By contrast, the posterior distributions of the mean and of the effect size are very stable despite changing the vague prior on the standard deviation.
Although I caution against using Bayes factors (BFs) to routinely test null hypotheses (for many reasons; see Ch. 12 of DBDA2E, or this article, or Appendix D of this article), there might be times when you want to give them a try. A nice way to approximate a BF for a null hypothesis test is with the Savage-Dickey method (again, see Ch. 12 of DBDA2E and references cited there, specifically pp. 352-354). Basically, to test the null hypothesis for a parameter, we consider a narrow region around the null value and see how much of the distribution is in that narrow region, for the prior and for the posterior. The ratio of the posterior to prior probabilities in that zone is the BF for the null hypothesis.
Consider a batch of data randomly sampled from a normal distribution, with N=43. We standardize the data and shift them up by 0.5, so the data have a mean of 0.5 and an SD of 1.0. Figure 1, below, shows the posterior distribution on the parameters
|Figure 1. Posterior when using unif(0,1000) prior on sigma, shown in Fig's 2 and 3.|
To determine Bayes factors (BFs) for mu and effect size, we need to consider the prior distribution in more detail. It has a broad normal prior on mu with an SD of 100 and a broad uniform prior on sigma from near 0 to 1000, as shown in Figures 2 and 3:
|Figure 2. Prior with unif(0,1000) on sigma.
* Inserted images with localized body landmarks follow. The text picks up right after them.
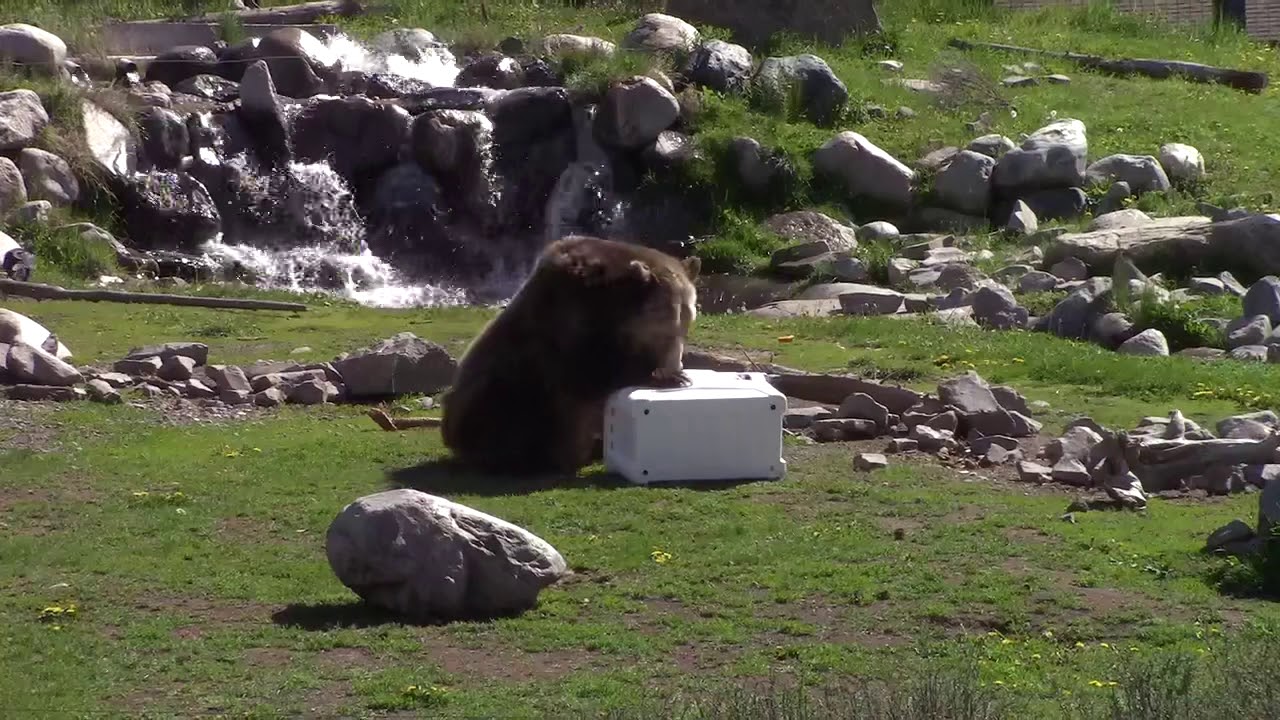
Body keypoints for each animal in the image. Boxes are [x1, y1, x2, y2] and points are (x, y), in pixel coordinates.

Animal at [440, 234, 701, 476]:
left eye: (687, 322)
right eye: (665, 329)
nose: (675, 365)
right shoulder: (568, 324)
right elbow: (589, 374)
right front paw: (666, 377)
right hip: (498, 394)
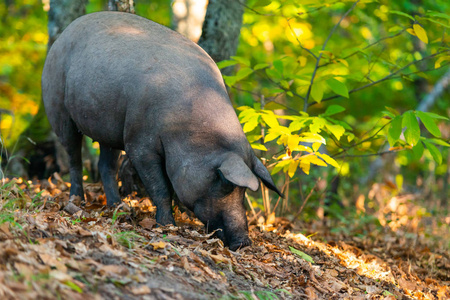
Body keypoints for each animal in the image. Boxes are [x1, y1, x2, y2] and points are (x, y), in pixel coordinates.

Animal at [42, 11, 282, 251]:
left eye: (243, 192)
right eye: (224, 183)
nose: (244, 242)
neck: (189, 131)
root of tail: (63, 35)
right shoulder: (139, 145)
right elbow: (161, 188)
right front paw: (167, 226)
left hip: (109, 129)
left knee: (105, 165)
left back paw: (117, 207)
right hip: (58, 109)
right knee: (74, 157)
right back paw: (77, 200)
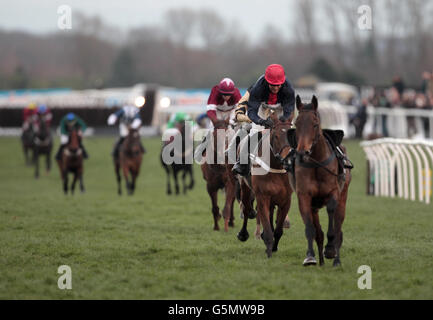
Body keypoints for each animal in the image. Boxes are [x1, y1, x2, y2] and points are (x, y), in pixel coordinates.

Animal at [236, 112, 294, 258]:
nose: (288, 160)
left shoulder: (286, 200)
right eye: (276, 136)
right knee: (246, 208)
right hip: (245, 186)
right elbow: (267, 229)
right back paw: (243, 233)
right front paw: (268, 251)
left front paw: (274, 247)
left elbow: (278, 230)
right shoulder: (262, 197)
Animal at [288, 95, 350, 268]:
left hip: (343, 196)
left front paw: (330, 249)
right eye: (297, 123)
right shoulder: (304, 196)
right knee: (318, 232)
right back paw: (321, 261)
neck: (316, 164)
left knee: (338, 226)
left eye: (315, 124)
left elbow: (331, 215)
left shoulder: (333, 193)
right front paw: (310, 257)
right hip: (314, 206)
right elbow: (311, 229)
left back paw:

Effect size is shown better in Figure 3.|
The implied prior on the effect size, in the lower right above, is plotted badly because of a few outliers in the MCMC chain, so I replot it below in more detail:
|Figure 3. Implied prior on effect size for unif(0,1000) prior on sigma.|
The BF for a test of the null hypothesis on mu is the probability mass inside the ROPE for the posterior relative to the prior. In this case, the BF is 0.7% / 0.1% (rounded in the displays) which equals about 7. That is, the null hypothesis is 7 times more probable in the posterior than in the prior (or, more carefully stated, the data are 7 times more probable under the null hypothesis than under the alternative hypothesis). Thus, the BF for mu decides in favor of the null hypothesis.
The BF for a test of the null hypothesis on the effect size is the analogous ratio of probabilities in the ROPE for the effect size. The BF is 0.8% / 37.2% which indicates a strong preference against the null hypothesis. Thus, the BF for mu disagrees with the BF for the effect size.
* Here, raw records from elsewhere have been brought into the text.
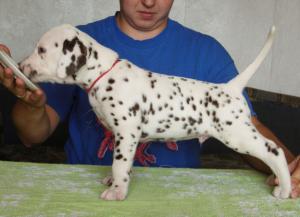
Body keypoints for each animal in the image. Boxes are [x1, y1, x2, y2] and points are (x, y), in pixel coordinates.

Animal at [19, 24, 290, 200]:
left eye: (41, 50)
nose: (21, 66)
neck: (104, 74)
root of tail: (230, 87)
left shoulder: (126, 132)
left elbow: (118, 164)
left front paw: (117, 191)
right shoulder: (124, 137)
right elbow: (123, 164)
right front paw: (115, 182)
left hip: (238, 134)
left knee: (274, 151)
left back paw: (285, 189)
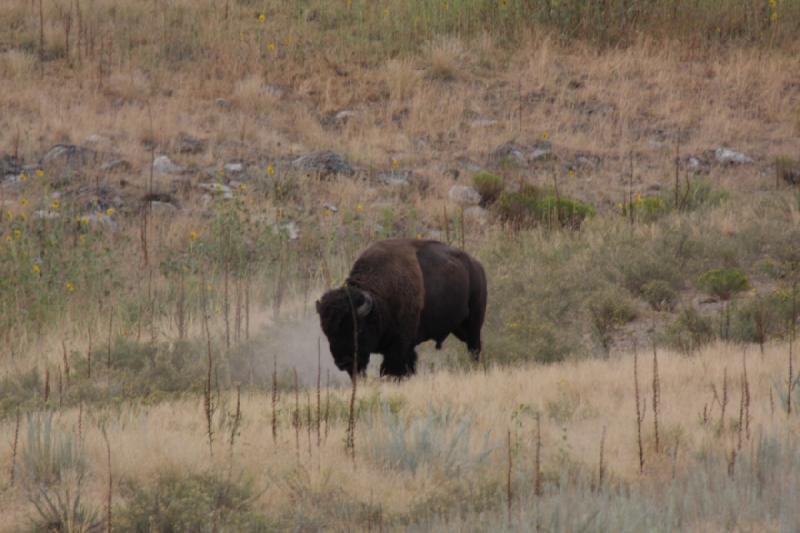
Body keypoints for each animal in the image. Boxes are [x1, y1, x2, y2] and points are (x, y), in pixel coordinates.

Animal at [316, 237, 484, 378]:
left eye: (358, 330)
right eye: (327, 332)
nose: (343, 362)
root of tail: (476, 265)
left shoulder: (400, 344)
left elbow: (393, 368)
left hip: (474, 323)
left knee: (474, 347)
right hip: (459, 328)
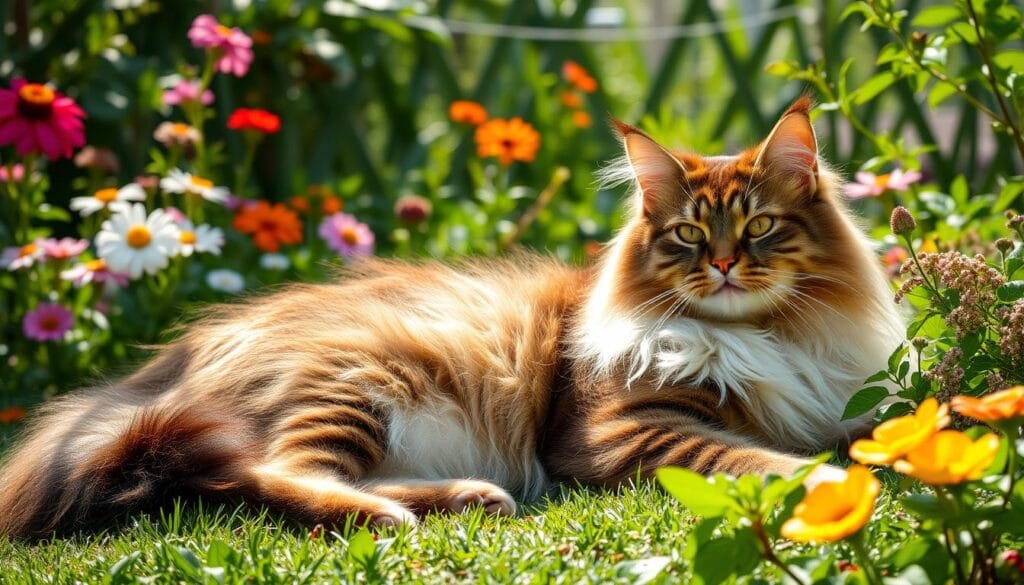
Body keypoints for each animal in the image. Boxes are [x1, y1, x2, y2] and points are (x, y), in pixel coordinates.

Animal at [0, 97, 901, 540]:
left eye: (759, 227)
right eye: (687, 233)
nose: (721, 265)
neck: (769, 337)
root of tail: (152, 375)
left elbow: (864, 429)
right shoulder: (618, 429)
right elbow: (750, 457)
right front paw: (838, 479)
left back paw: (472, 497)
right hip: (351, 380)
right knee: (266, 476)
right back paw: (392, 514)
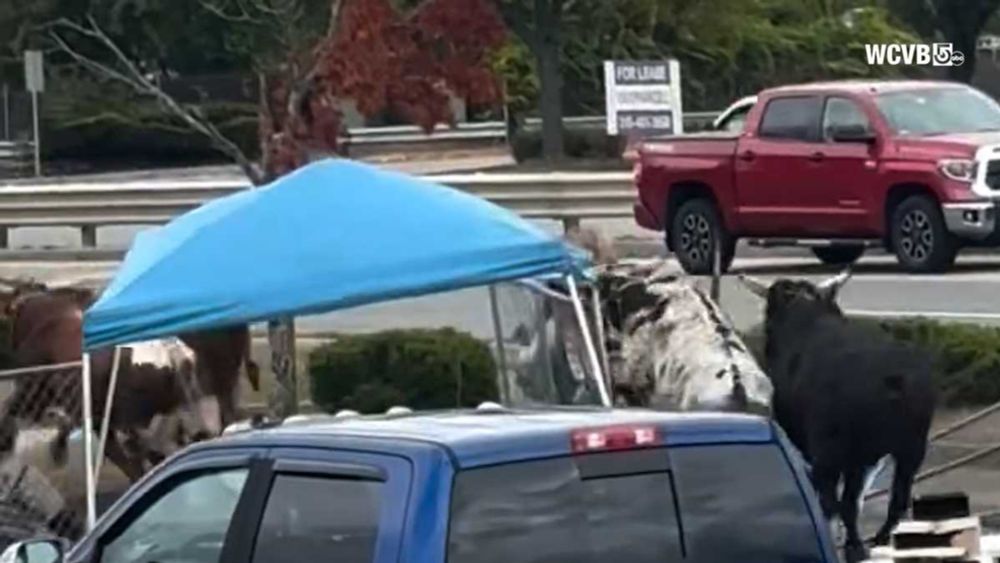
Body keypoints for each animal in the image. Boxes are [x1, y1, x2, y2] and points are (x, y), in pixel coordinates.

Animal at [740, 270, 932, 560]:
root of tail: (892, 378)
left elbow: (836, 502)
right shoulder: (862, 460)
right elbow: (851, 501)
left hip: (832, 451)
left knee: (834, 502)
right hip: (910, 450)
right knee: (895, 501)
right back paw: (876, 542)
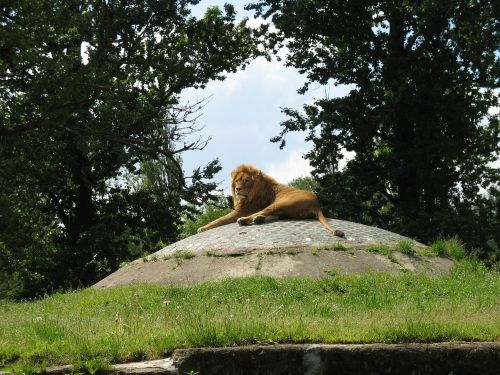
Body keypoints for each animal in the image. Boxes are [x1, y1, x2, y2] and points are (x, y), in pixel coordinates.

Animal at [197, 165, 346, 238]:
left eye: (246, 181)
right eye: (237, 181)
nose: (238, 189)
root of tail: (317, 204)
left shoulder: (241, 210)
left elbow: (219, 220)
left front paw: (202, 228)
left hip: (281, 203)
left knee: (260, 214)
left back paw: (245, 220)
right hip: (286, 210)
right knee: (275, 216)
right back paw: (259, 219)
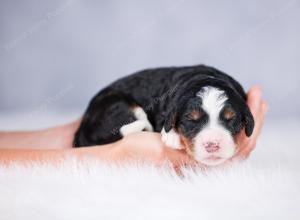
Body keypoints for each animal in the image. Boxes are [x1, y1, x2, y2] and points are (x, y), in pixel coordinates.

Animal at [73, 64, 253, 166]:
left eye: (231, 119)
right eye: (191, 120)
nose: (212, 144)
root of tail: (83, 128)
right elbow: (166, 121)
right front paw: (171, 136)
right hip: (115, 106)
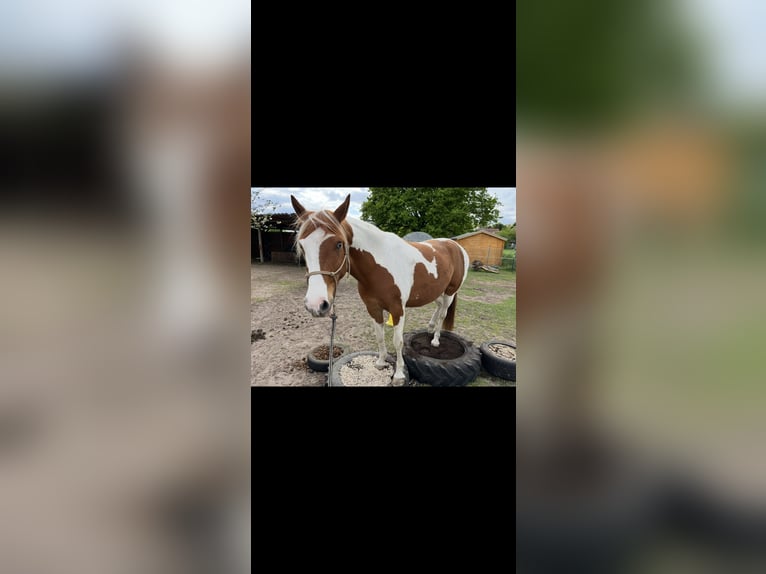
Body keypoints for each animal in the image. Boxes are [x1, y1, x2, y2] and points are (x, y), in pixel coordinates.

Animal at [291, 194, 470, 384]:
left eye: (339, 244)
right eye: (302, 246)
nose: (316, 305)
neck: (379, 267)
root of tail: (455, 246)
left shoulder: (397, 309)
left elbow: (398, 341)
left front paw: (398, 375)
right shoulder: (373, 307)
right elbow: (379, 335)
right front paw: (381, 362)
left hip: (450, 291)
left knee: (443, 313)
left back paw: (435, 339)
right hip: (437, 291)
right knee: (438, 306)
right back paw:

Now we use a different vague prior on sigma, namely unif(0,10), but keeping the same vague prior on mu:
|Figure 4. Prior with unif(0,10) on sigma. Effect size is replotted in Figure 5. Compare with Figure 2.|
|Figure 5. Effect size replotted from Figure 4, using unif(0,10) on sigma.|
The resulting posterior distribution looks like this:
|Figure 6. Posterior when using unif(0,10) prior on sigma.|
But the BF for effect size is rather different than before. Now it is 0.8% / 0.4%, which is to say that the probability of the null hypothesis has gone up, i.e., this is a BF that leans in favor of the null hypothesis. Thus, a less vague prior on sigma has affected the implied prior on the effect size, which, of course, strongly affected the BF on effect size.
To summarize so far, a change in the breadth of the prior on sigma had essentially no effect on the HDIs of the posterior distribution, but had a big effect on the BF for the effect size while having no effect on the BF for mu.
Proponents of BFs will quickly point out that the priors used here are not well calibrated, i.e., they are too wide, too diluted. Instead, an appropriate use of BFs demands a well calibrated prior. (Proponents of BFs might even argue that an appropriate use of BFs would parameterize differently, focusing on effect size and sigma instead of mu and sigma.) I completely agree that the alternative prior must be meaningful and appropriate (again, see Ch. 12 of DBDA2E, or this article, or Appendix D of this article) and that the priors used here might not satisfy those requirements for a useful Bayes factor.
But there are still two take-away messages:
First, the BF for the mean (mu) need not lead to the same conclusion as the BF for the effect size unless the prior is set up just right.
Second, the posterior distribution on mu and effect size is barely affected at all by big changes in the vagueness of the prior, unlike the BF.